Не сказав больше ни слова, он пошел дальше. После он поднялся на второй этаж. Там мы с ним разговорились. Это оказалась своего рода местная знаменитость — фотохудожник Борис Дембицкий. У него богатый опыт в фотожурналистике, когда-то давно работал даже на ТАСС. В советские времена снимал рабочих на местных металлургических предприятиях, на «Азовстали» в том числе. Борис стали перечислять фамилии фотокоров, с которыми был знаком по своей деятельности. Среди них узнал только Александра Виткова, директора донецкого музея фотожурналистики.

— А, значит вы из Донецка, — резюмировал Дембицкий.

После этого мужчина будто охладел. До этого он словно хотел выговориться, рассказывал о том, что его дом на улице Артема (мужчина именно это название озвучил, а не Куинджи, которое дали украинские власти). Вспоминал о том, как чудом выжил во время обстрелов. Теперь он живет в башне в самом центре Мариуполя, фотографирует местных на документы. Это единственный заработок, который есть у Дембицкого сейчас. Но факт того, что мы из Донецка, будто выстроил стену между нами.

— У меня 26 февраля должна была открыться выставка тут недалеко в выставочном центре, — с укором сказал фотохудожник.

После я узнал в чем дело. Война разделила фотосообщество. Некогда коллеги после начала боевых действий в 2014 году предпочитали не общаться из-за различий в политических взглядах. Об этом я узнал от Виткова, который и рассказал мне о том, что Дембицкий критически высказывался в отношении снимков с парада Победы в Донецке. Кадры с детьми в советской форме на майских торжествах и вовсе вызывали раздражения у мариупольского фотохудожника. После этого было уже не удивительно, что Дембицкий высказывался критически о восстановлении города российскими специалистами. Но он так же, как и остальные мариупольцы, переживает по поводу грядущей зимы.

Он вышел вместе с нами из здания разрушенного драматического театра, натянуто пожелал нам удачи и сел в свою старенькую иномарку. Обратил внимание на то, что автомобиль был без характерных отметин на корпусе. Большое количество гражданского транспорта, если не было уничтожено, то пострадало от осколков. А эта - хоть и старенькая, но в остальном целая. Она очень подходила этому седому интеллигентному старичку, который так же, как и его автомобиль, не был визуально похож на то, что прошел через боевые действия.

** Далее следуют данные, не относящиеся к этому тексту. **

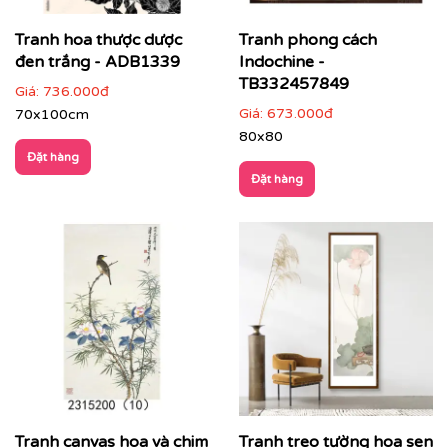
Tranh hoa thược dược
Tranh phong cách
đen trắng - ADB1339
Indochine -
TB332457849
Giá:
736.000đ
Giá:
673.000đ
70x100cm
80x80
Đặt hàng
Đặt hàng
Tranh canvas hoa và chim
Tranh treo tường hoa sen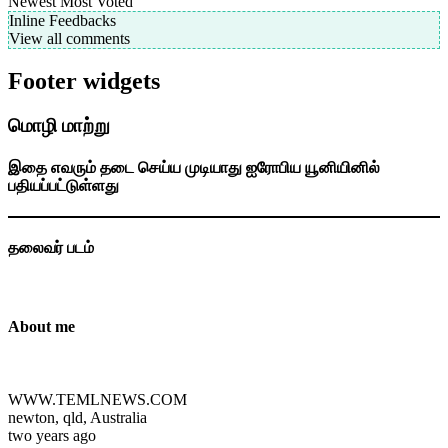
Newest
Most Voted
Inline Feedbacks
View all comments
Footer widgets
மொழி மாற்று
இதை எவரும் தடை செய்ய முடியாது ஐரோபிய யூனியினில்
பதியப்பட்டுள்ளது
தலைவர் படம்
About me
WWW.TEMLNEWS.COM
newton, qld, Australia
two years ago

После мы заехали еще на несколько распиаренных СМИ точки Мариуполя: роддом, который западные медиа использовали для демонизации союзных сил, «Метро», где люди до сих пор продолжают получать помощь, устраиваются на работу и заряжают свои гаджеты, стадион «Ильичевец», который готовили к субботнему собранию политиков. Но ничего стоящего рассказа больше не попадалось. На обратном пути обсуждали с итальянцем работу СМИ и «иную точку зрения» на конфликт в Донбассе. За окном мелькали рабочие в жилетах, снимающие слой асфальта, мимо проезжали военные автомобили, а на обочинах виделись красные таблички, предупреждающие о минах. Мы возвращались из Мариуполя, где все так же безопаснее, чем в Донецке, который на тот момент находился под обстрелом украинской армии.